John McIntyre, whom James Wolcott calls "the Dave Brubeck of the art and craft of copy editing," writes on language, editing, journalism, and other manifestations of human frailty. Comments welcome. Identifying his errors relieves him of the burden of omniscience. Write to jemcintyre@gmail.com, befriend at Facebook, or follow at Twitter: @johnemcintyre. Back 2009-2012 at the original site, http://weblogs.baltimoresun.com/news/mcintyre/blog/ and now at www.baltimoresun.com/news/language-blog/.

Thursday, October 15, 2009

Drunk and Tight: A Sot's Guide to the Elements of Style

“Before I start to write,” said E.B.White, “I always treat myself to a nice dry Martini. Just one, to give me the courage to get started. After that, I'm on my own.”

As I read a book about White and The Elements of Style — of which much more anon — my mind turns to the principles of drink as they relate to the principles of writing and editing.

○ ○ ○ ○ ○

Continue the blog post about drink and the principles of writing and editing, picking up after its final sentence.

◆ **Available data**:

○ ○ ○ ○ ○

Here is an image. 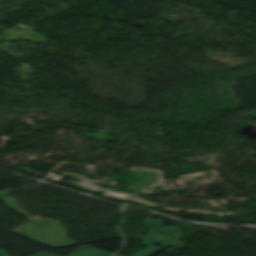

○ ○ ○ ○ ○

◆ **Exercise result**:
Rule 1: If you write when tight, you must edit when sober.

Rule 2: It is always five o’clock in the afternoon somewhere.

Rule 3: Do not approach the keyboard after the third bourbon.

Rule 4: Throw away that notebook at the bedside. Nothing written there will make any sense in the morning.

Rule 5: Wine with spouse, beer with fellow writers, sherry with clergy, gin with editors, whisky with publishers. Bourbon solus.

Rule 6: The publisher always pays for the drinks.

Rule 7: Omit needless ice.

11 comments:

  1. So THAT's what they mean by "tight prose."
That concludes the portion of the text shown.